## Work to be completed
Repeat word for word the lines from the one holding "dynamic real-time deformability" through the end, both ends included, and leave out every picture.

## Exercise material
—————
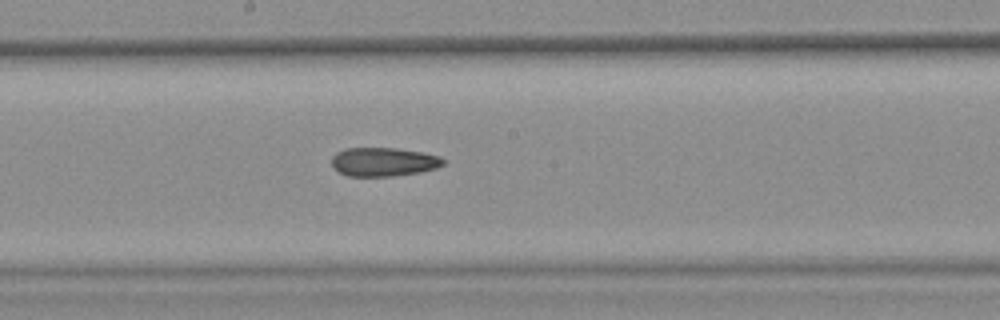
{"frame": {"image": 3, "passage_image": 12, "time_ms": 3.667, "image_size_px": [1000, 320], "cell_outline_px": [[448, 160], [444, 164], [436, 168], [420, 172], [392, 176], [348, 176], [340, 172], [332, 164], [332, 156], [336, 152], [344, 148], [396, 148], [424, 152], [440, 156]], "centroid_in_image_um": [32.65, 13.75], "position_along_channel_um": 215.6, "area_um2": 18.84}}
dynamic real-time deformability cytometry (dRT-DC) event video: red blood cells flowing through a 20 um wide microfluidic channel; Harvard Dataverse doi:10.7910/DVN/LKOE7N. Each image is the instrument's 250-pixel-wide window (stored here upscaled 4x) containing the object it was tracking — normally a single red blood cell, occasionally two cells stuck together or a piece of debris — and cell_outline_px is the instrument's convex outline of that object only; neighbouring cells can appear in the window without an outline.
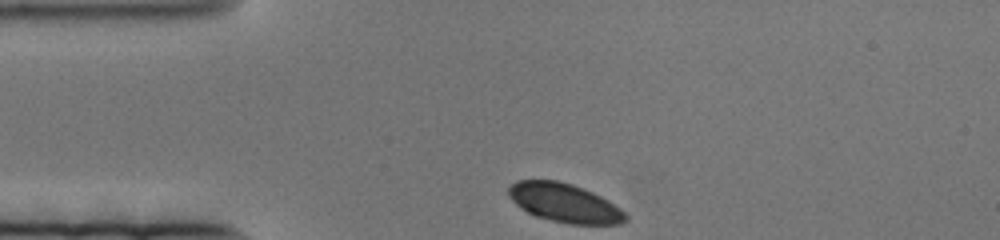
{"species": "human", "species_latin": "Homo sapiens", "temperature_condition": "cold", "stored_images_in_passage": 50, "camera_frame_rate_fps": 3000, "um_per_image_px": 0.085, "donor": {"sex": "female"}, "frame": {"image": 1, "passage_image": 1, "time_ms": 0.0, "image_size_px": [1000, 240], "cell_outline_px": [[628, 220], [620, 224], [568, 224], [536, 216], [520, 208], [508, 196], [508, 188], [516, 180], [556, 180], [572, 184], [592, 192], [608, 200], [620, 208], [628, 216]], "centroid_in_image_um": [47.99, 17.25], "position_along_channel_um": 37.0, "area_um2": 26.41}}
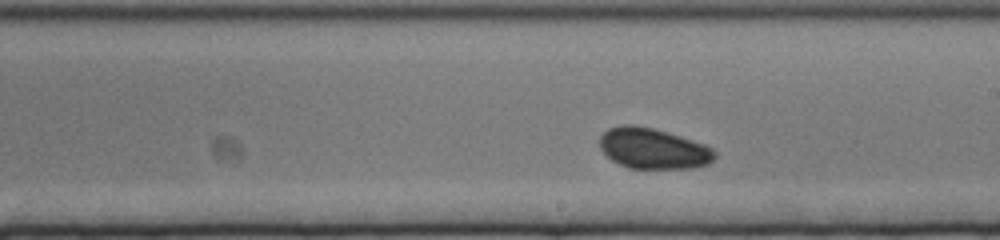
{"frame": {"image": 2, "passage_image": 29, "time_ms": 9.333, "image_size_px": [1000, 240], "cell_outline_px": [[716, 156], [708, 164], [692, 168], [628, 168], [612, 160], [600, 148], [600, 136], [608, 128], [624, 124], [632, 124], [652, 128], [680, 136], [704, 144], [712, 148], [716, 152]], "centroid_in_image_um": [55.51, 12.62], "position_along_channel_um": 233.5, "area_um2": 27.11}}
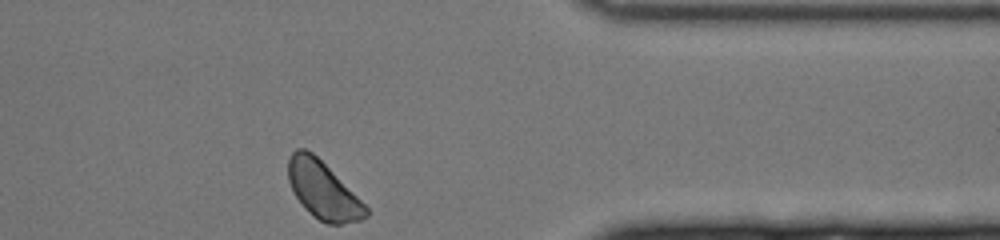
{"frame": {"image": 3, "passage_image": 50, "time_ms": 16.333, "image_size_px": [1000, 240], "cell_outline_px": [[368, 216], [360, 220], [344, 224], [328, 224], [320, 220], [304, 208], [296, 196], [288, 180], [288, 160], [292, 152], [296, 148], [304, 148], [312, 152], [368, 208]], "centroid_in_image_um": [27.43, 16.17], "position_along_channel_um": 384.0, "area_um2": 25.37}}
—————
## Reply
dynamic real-time deformability cytometry (dRT-DC) event video: red blood cells flowing through a 20 um wide microfluidic channel; Harvard Dataverse doi:10.7910/DVN/LKOE7N. Each image is the instrument's 250-pixel-wide window (stored here upscaled 4x) containing the object it was tracking — normally a single red blood cell, occasionally two cells stuck together or a piece of debris — and cell_outline_px is the instrument's convex outline of that object only; neighbouring cells can appear in the window without an outline.
{"species": "human", "species_latin": "Homo sapiens", "temperature_condition": "cold", "stored_images_in_passage": 50, "camera_frame_rate_fps": 3000, "um_per_image_px": 0.085, "donor": {"sex": "female"}, "frame": {"image": 1, "passage_image": 1, "time_ms": 0.0, "image_size_px": [1000, 240], "cell_outline_px": [[628, 220], [620, 224], [568, 224], [536, 216], [520, 208], [508, 196], [508, 188], [516, 180], [556, 180], [572, 184], [592, 192], [608, 200], [620, 208], [628, 216]], "centroid_in_image_um": [47.99, 17.25], "position_along_channel_um": 37.0, "area_um2": 26.41}}
{"frame": {"image": 2, "passage_image": 29, "time_ms": 9.333, "image_size_px": [1000, 240], "cell_outline_px": [[716, 156], [708, 164], [692, 168], [628, 168], [612, 160], [600, 148], [600, 136], [608, 128], [624, 124], [632, 124], [652, 128], [680, 136], [704, 144], [712, 148], [716, 152]], "centroid_in_image_um": [55.51, 12.62], "position_along_channel_um": 233.5, "area_um2": 27.11}}
{"frame": {"image": 3, "passage_image": 50, "time_ms": 16.333, "image_size_px": [1000, 240], "cell_outline_px": [[368, 216], [360, 220], [344, 224], [328, 224], [320, 220], [304, 208], [296, 196], [288, 180], [288, 160], [292, 152], [296, 148], [304, 148], [312, 152], [368, 208]], "centroid_in_image_um": [27.43, 16.17], "position_along_channel_um": 384.0, "area_um2": 25.37}}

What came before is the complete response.